_Task item_
Return each line of the listing below, unchanged, and omit the images.

_Data extract_
-=-=-

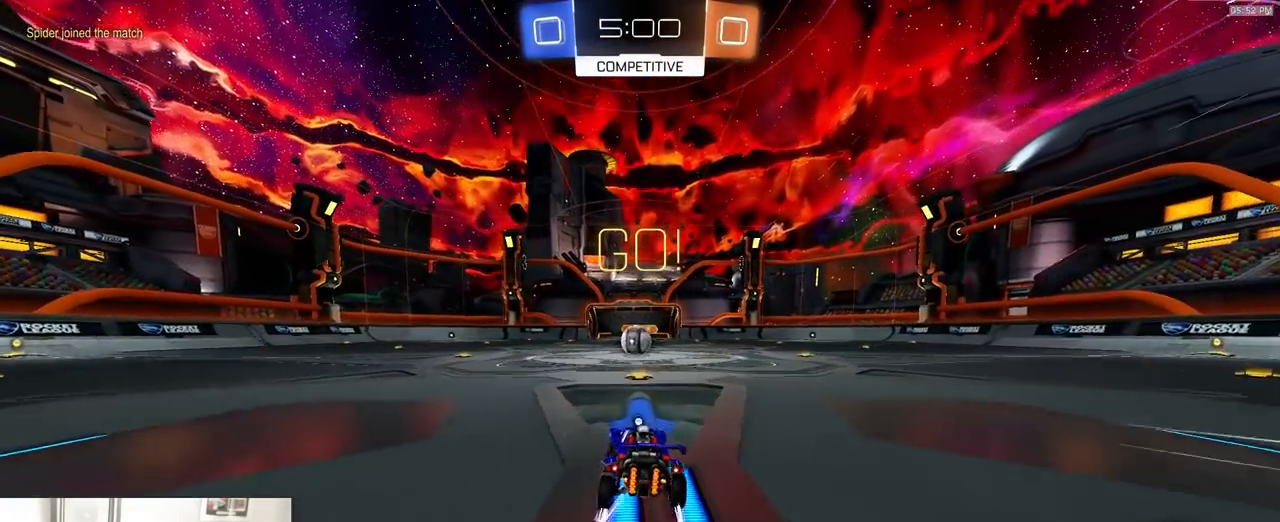
{"dt_ms": 500, "buttons": ["R2"], "left_stick": "center", "right_stick": "center", "events": [[250, "left_stick", "right"], [350, "left_stick", "center"]]}
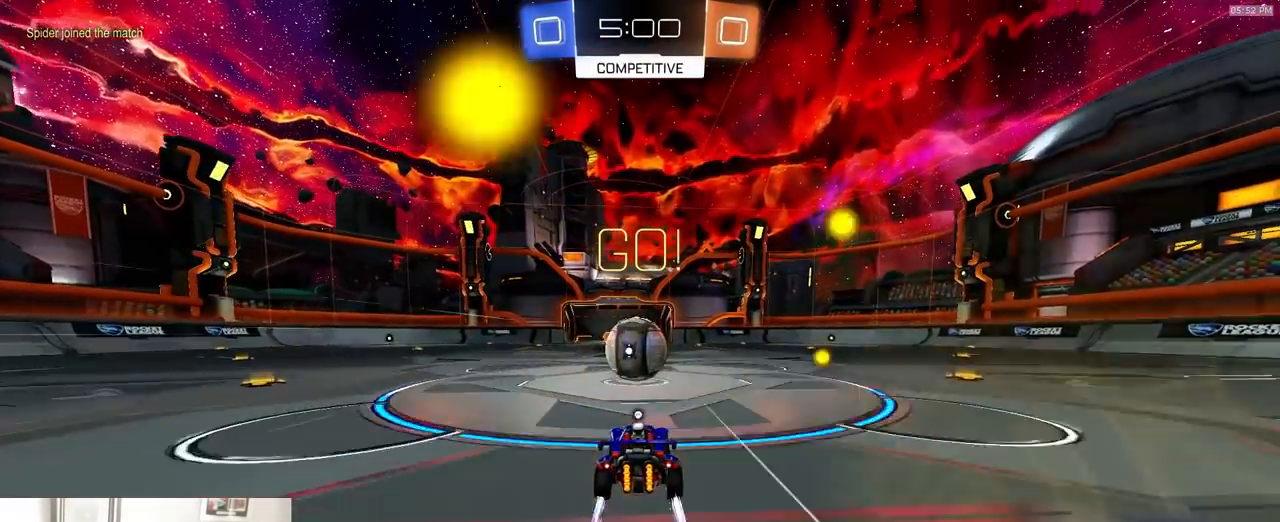
{"dt_ms": 500, "buttons": ["L1"], "left_stick": "right", "right_stick": "center", "events": [[117, "CROSS", "down"], [167, "CROSS", "up"], [167, "left_stick", "up"], [183, "R2", "up"], [267, "R2", "down"], [283, "TRIANGLE", "down"], [350, "TRIANGLE", "up"], [350, "left_stick", "center"], [367, "R2", "up"], [417, "L1", "down"], [417, "left_stick", "right"]]}
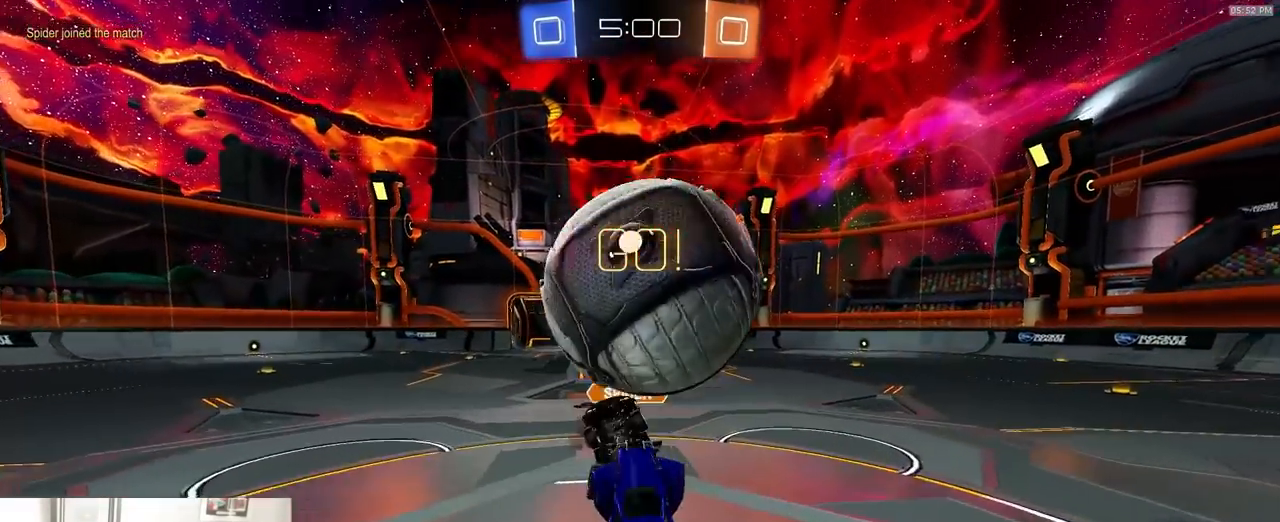
{"dt_ms": 500, "buttons": ["R2"], "left_stick": "up-right", "right_stick": "center", "events": [[33, "left_stick", "up"], [83, "left_stick", "up-left"], [167, "R2", "down"], [183, "TRIANGLE", "down"], [233, "left_stick", "up"], [267, "L1", "up"], [267, "TRIANGLE", "up"], [333, "L2", "down"], [417, "left_stick", "up-right"], [450, "L2", "up"]]}
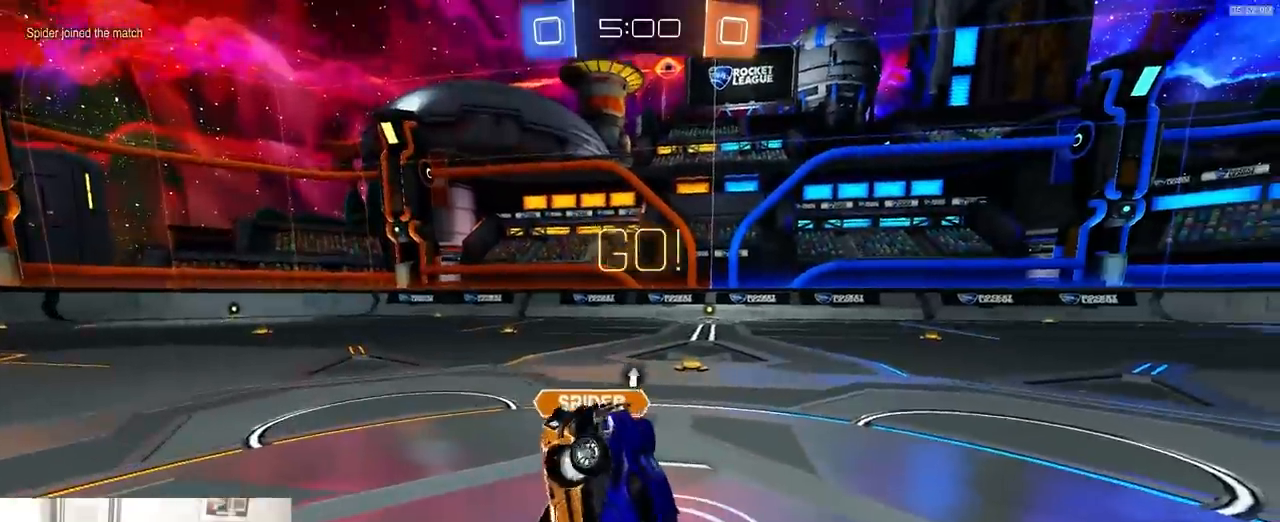
{"dt_ms": 500, "buttons": ["R2"], "left_stick": "right", "right_stick": "center", "events": [[50, "left_stick", "right"], [167, "L2", "down"], [250, "L2", "up"]]}
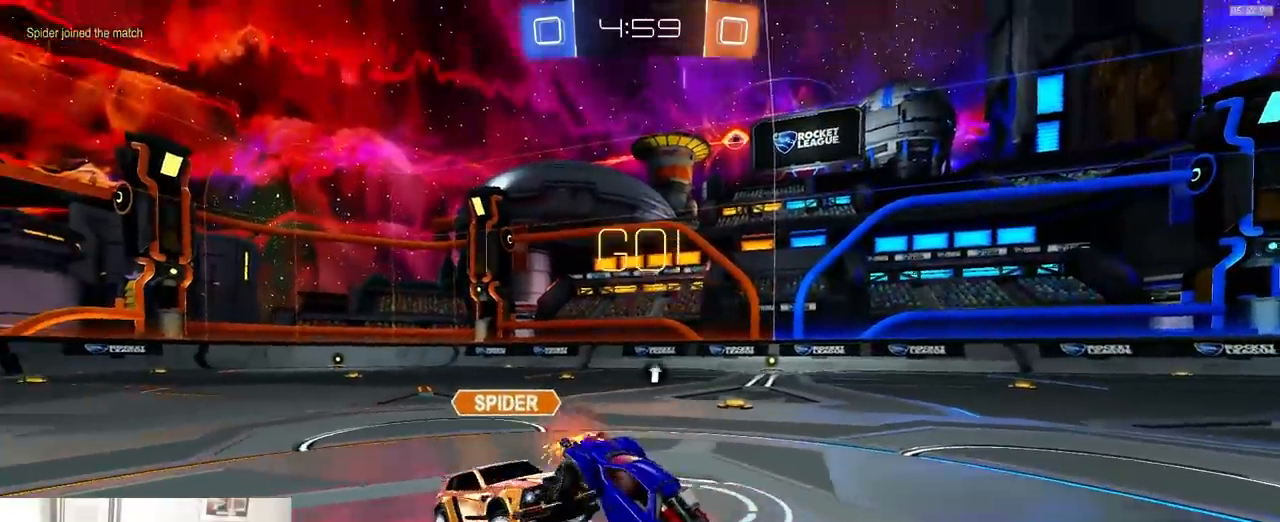
{"dt_ms": 500, "buttons": ["R2"], "left_stick": "right", "right_stick": "center", "events": []}
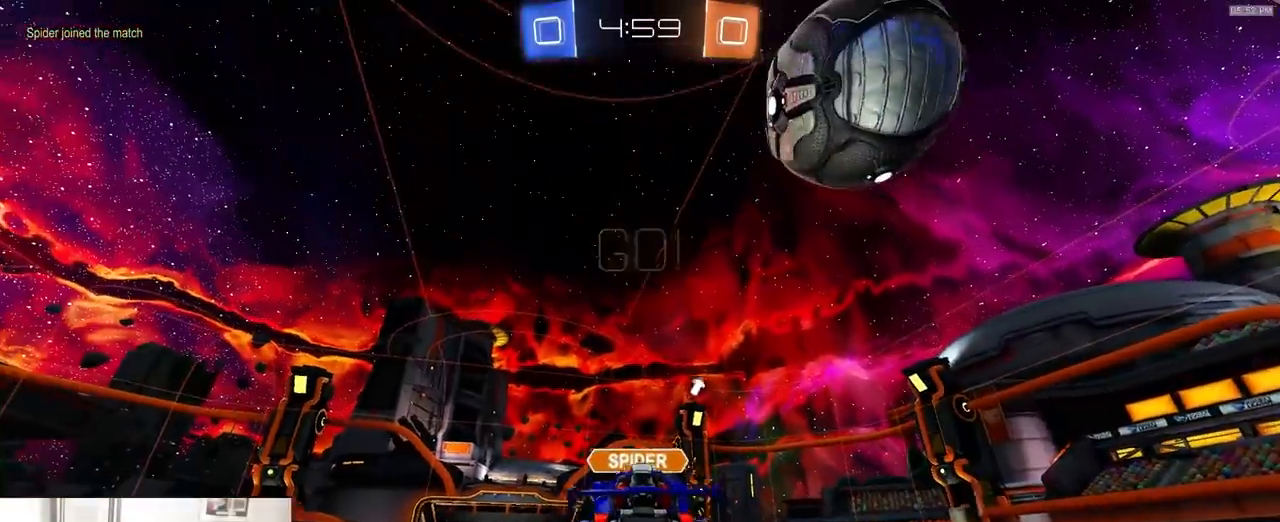
{"dt_ms": 500, "buttons": [], "left_stick": "right", "right_stick": "center", "events": [[217, "TRIANGLE", "down"], [317, "TRIANGLE", "up"], [400, "R2", "up"]]}
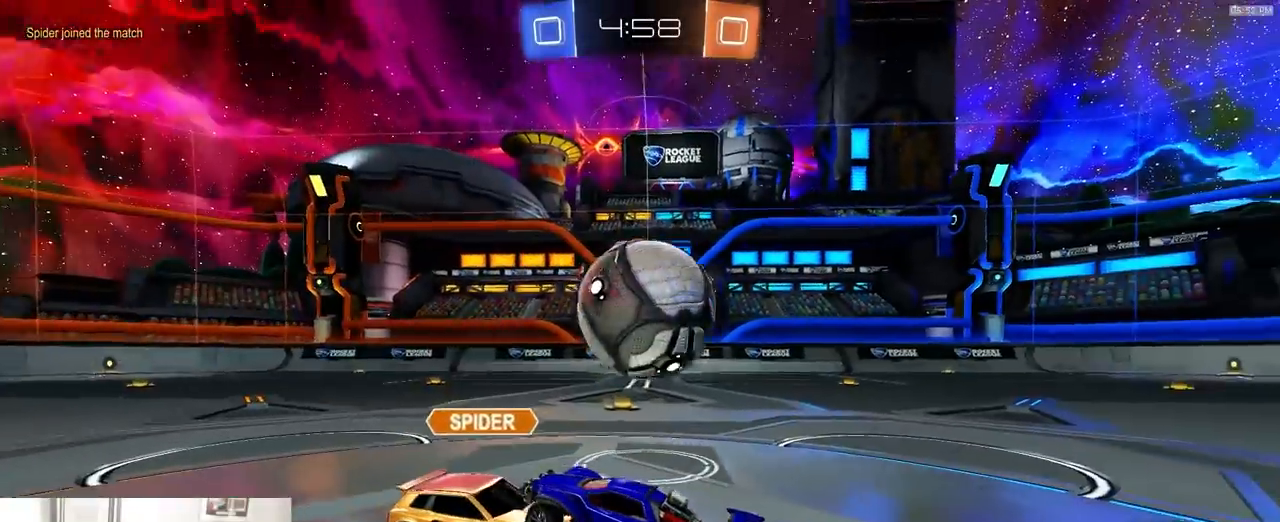
{"dt_ms": 500, "buttons": ["R2"], "left_stick": "right", "right_stick": "center", "events": [[33, "R2", "down"]]}
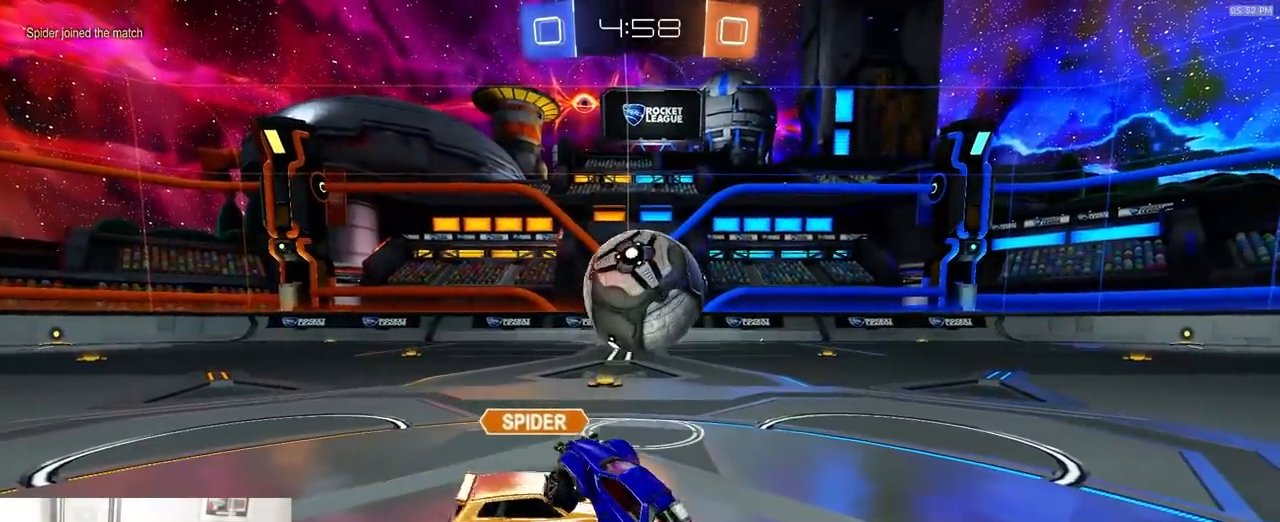
{"dt_ms": 500, "buttons": ["R1", "R2"], "left_stick": "right", "right_stick": "center", "events": [[450, "R1", "down"]]}
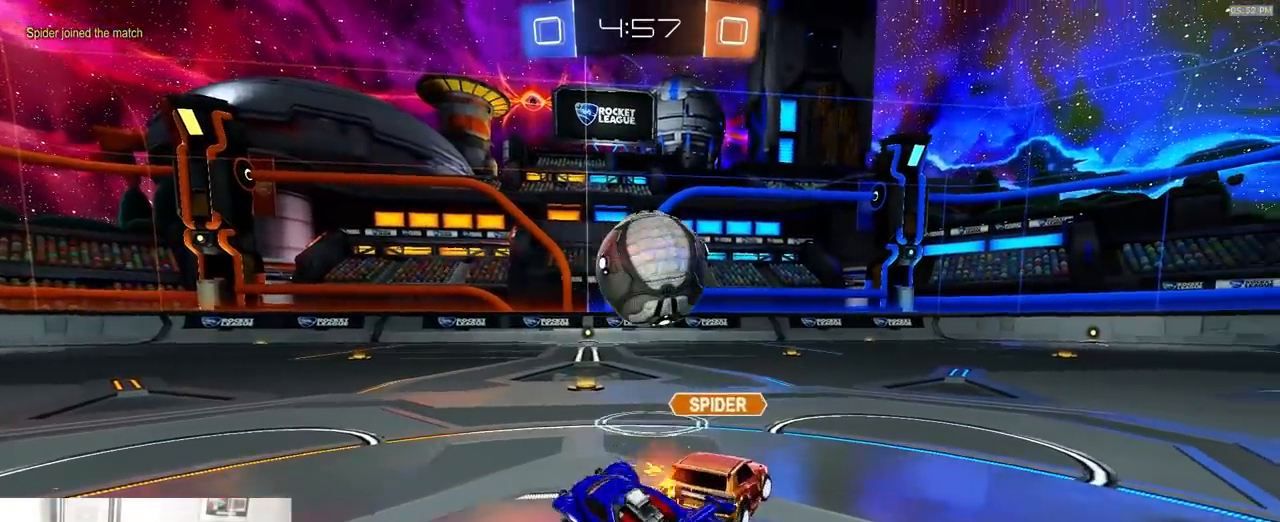
{"dt_ms": 500, "buttons": ["R2"], "left_stick": "down-right", "right_stick": "center", "events": [[117, "left_stick", "center"], [183, "left_stick", "down-right"], [433, "R1", "up"]]}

-=-=-

_Solution for this exercise_
{"dt_ms": 500, "buttons": ["R2"], "left_stick": "center", "right_stick": "center", "events": [[250, "left_stick", "right"], [350, "left_stick", "center"]]}
{"dt_ms": 500, "buttons": ["L1"], "left_stick": "right", "right_stick": "center", "events": [[117, "CROSS", "down"], [167, "CROSS", "up"], [167, "left_stick", "up"], [183, "R2", "up"], [267, "R2", "down"], [283, "TRIANGLE", "down"], [350, "TRIANGLE", "up"], [350, "left_stick", "center"], [367, "R2", "up"], [417, "L1", "down"], [417, "left_stick", "right"]]}
{"dt_ms": 500, "buttons": ["R2"], "left_stick": "up-right", "right_stick": "center", "events": [[33, "left_stick", "up"], [83, "left_stick", "up-left"], [167, "R2", "down"], [183, "TRIANGLE", "down"], [233, "left_stick", "up"], [267, "L1", "up"], [267, "TRIANGLE", "up"], [333, "L2", "down"], [417, "left_stick", "up-right"], [450, "L2", "up"]]}
{"dt_ms": 500, "buttons": ["R2"], "left_stick": "right", "right_stick": "center", "events": [[50, "left_stick", "right"], [167, "L2", "down"], [250, "L2", "up"]]}
{"dt_ms": 500, "buttons": ["R2"], "left_stick": "right", "right_stick": "center", "events": []}
{"dt_ms": 500, "buttons": [], "left_stick": "right", "right_stick": "center", "events": [[217, "TRIANGLE", "down"], [317, "TRIANGLE", "up"], [400, "R2", "up"]]}
{"dt_ms": 500, "buttons": ["R2"], "left_stick": "right", "right_stick": "center", "events": [[33, "R2", "down"]]}
{"dt_ms": 500, "buttons": ["R1", "R2"], "left_stick": "right", "right_stick": "center", "events": [[450, "R1", "down"]]}
{"dt_ms": 500, "buttons": ["R2"], "left_stick": "down-right", "right_stick": "center", "events": [[117, "left_stick", "center"], [183, "left_stick", "down-right"], [433, "R1", "up"]]}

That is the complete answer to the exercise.